Aspiring climatarians should start with a base daily carbon allowance they can use, along the same lines as a carbon cap that a corporation might operate under in a cap-and-trade system. Estimates vary for what the average daily allowance should be for all of the Earth’s inhabitants in order to control global warming, but is somewhere near 10-15 kg per day for all activities, including eating. If we stay at home with the heat off and lights out, we can eat a pound of that steak every day, but not much else. Or we could eat 50 pounds of potatoes, with roughly the same impact, according to the calculator.

Unfortunately for cheese and butter lovers, the condensed secretions of bovine mammary glands they so cherish are responsible for a lot of carbon pollution. Cheeses that are minimally aged, like mozzarella, or minimally processed like feta, score better. 

Obviously, eating vegetarian or vegan will make it easier to stay within a fair carbon budget, and if that feels right for your body, go for it. Celebrate your grains and beans and vegetables as they are, instead of fashioning them into wannabe animal proteins. 

If real animal protein is what you want, you will have to either get creative or adjust your lifestyle to one that allows you to enjoy carbon friendly meat. On the “get creative” side of the spectrum, we have animal proteins like European frozen mackerel that have only slightly higher emissions than lentils. 

As for lifestyle changes, you could move to the coast and live off the sea, and eat quite a lot of fish—they are, after all, wild animals that you only need to catch, not raise. Or move to a region where deer outnumber people and hunting opportunities abound.  
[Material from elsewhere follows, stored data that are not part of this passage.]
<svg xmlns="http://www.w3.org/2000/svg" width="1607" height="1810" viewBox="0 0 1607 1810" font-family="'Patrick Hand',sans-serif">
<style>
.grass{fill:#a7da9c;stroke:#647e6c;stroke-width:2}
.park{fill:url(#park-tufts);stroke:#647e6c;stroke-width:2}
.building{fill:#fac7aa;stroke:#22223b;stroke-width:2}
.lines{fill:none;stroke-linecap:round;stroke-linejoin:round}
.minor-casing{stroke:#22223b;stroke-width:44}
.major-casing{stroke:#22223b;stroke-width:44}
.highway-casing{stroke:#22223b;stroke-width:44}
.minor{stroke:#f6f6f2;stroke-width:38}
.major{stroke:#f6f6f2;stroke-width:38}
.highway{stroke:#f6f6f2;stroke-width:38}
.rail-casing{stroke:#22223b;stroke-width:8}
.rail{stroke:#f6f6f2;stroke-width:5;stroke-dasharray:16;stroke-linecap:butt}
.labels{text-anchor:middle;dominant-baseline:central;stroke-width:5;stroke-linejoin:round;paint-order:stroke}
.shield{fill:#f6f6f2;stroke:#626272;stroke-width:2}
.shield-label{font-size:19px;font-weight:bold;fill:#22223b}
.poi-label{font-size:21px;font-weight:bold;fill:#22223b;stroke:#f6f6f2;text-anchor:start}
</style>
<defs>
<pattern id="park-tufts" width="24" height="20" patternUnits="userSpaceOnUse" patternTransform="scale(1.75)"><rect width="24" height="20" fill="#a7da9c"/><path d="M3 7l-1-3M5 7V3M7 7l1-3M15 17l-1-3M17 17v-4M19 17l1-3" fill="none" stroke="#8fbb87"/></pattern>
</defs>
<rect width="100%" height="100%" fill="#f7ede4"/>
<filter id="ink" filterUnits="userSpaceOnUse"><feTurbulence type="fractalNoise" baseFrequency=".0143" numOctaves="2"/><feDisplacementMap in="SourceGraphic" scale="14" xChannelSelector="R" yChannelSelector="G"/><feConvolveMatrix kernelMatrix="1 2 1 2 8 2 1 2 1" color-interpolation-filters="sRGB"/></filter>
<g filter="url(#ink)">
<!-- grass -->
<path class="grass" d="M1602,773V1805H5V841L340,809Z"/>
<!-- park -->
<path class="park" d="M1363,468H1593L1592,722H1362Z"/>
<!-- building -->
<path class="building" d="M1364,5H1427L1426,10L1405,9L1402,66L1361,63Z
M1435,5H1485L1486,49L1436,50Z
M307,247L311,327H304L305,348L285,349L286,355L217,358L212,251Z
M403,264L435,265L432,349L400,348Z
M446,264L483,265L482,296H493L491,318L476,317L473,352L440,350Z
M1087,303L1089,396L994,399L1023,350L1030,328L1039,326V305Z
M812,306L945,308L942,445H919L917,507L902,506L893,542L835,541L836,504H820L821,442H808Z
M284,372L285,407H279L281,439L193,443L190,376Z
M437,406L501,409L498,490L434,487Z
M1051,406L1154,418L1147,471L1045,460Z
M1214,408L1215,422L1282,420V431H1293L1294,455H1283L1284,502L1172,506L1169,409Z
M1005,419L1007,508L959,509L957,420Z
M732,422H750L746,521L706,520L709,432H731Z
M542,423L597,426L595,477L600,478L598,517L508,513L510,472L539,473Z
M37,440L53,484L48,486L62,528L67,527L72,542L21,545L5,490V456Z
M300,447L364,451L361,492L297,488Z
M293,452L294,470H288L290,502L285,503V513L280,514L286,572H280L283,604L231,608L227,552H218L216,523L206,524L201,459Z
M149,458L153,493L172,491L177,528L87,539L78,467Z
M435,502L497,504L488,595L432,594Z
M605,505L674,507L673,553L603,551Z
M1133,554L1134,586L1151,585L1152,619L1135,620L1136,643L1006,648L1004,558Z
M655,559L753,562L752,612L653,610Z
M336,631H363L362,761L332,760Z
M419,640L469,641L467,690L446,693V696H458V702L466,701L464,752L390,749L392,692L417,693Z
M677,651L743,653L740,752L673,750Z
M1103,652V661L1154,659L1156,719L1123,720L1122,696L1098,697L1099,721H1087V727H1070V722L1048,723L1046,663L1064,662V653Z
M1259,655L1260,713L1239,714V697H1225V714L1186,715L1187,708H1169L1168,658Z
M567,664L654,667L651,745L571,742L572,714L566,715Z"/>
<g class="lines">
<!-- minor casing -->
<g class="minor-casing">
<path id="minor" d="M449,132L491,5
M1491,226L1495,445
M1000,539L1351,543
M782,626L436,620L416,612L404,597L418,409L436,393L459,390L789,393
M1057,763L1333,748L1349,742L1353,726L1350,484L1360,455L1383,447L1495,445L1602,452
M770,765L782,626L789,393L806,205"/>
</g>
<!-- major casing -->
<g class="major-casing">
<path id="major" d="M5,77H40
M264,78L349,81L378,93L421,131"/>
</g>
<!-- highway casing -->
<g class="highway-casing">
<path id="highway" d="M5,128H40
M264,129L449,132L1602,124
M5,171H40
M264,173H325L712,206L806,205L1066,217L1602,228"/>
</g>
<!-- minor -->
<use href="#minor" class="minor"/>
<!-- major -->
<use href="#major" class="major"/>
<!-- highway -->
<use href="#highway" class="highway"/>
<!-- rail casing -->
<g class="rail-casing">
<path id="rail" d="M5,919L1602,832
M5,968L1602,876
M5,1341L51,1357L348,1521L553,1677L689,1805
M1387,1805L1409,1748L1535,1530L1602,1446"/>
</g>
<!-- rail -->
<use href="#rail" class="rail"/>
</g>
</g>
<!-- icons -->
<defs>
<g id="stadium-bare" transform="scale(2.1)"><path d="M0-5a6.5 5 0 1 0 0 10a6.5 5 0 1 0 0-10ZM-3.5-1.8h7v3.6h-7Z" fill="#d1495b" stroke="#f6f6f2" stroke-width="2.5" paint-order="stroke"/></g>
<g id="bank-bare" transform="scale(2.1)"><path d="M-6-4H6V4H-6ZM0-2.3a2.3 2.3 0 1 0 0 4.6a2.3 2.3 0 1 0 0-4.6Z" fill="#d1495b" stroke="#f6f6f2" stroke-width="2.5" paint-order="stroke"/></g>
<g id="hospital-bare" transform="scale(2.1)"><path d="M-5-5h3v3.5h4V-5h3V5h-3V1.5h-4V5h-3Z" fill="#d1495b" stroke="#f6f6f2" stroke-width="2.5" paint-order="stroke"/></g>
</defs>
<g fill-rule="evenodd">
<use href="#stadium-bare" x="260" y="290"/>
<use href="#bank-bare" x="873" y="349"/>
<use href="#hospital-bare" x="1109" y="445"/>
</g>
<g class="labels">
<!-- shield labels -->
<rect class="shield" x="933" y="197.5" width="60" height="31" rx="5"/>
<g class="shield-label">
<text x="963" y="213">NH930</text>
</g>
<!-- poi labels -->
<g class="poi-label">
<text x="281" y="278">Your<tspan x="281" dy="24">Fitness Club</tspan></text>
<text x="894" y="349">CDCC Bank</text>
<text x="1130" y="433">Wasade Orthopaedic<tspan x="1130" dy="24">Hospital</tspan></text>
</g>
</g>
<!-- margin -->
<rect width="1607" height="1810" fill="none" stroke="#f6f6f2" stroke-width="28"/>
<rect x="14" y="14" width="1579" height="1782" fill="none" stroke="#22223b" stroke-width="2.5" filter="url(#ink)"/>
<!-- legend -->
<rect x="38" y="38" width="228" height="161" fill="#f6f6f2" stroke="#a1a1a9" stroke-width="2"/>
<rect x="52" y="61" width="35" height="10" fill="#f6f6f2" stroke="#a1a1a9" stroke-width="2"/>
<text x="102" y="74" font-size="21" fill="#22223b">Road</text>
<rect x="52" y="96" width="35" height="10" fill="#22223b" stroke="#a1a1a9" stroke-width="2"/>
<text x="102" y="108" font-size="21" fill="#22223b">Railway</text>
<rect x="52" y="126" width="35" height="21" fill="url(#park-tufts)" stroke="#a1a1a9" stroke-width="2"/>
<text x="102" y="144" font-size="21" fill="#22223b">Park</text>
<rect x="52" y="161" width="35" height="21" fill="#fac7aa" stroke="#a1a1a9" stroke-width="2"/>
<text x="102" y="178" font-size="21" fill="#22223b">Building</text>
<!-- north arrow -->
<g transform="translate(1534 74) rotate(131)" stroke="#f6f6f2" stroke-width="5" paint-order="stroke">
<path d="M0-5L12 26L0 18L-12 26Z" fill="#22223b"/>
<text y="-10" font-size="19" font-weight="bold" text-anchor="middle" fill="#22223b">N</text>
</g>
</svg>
Sure, there are energy costs associated with getting to your hunting or fishing spot, and in the production of that set of waterproof camo gloves and whatnot, but you can also chalk some of those emissions toward your carbon allowance for “entertainment.” Maybe skip that Nascar race in Daytona, or that trip to Vegas, and use those budgeted emissions to buy beer for hunting camp. 

While some have the fortune to obsess over their artisanal, carbon-friendly lifestyles, the fact remains that most food that’s eaten will have been purchased at a restaurant or market. But until the smartlabels come out that climatarians can scan with their smartphones and keep track of their personal carbon use, they will have to do it the old fashioned way: with their brains, by digging for clues and stringing them together. But let’s face it, climatarianism is a bit of a nerdy pursuit; they should be OK with that.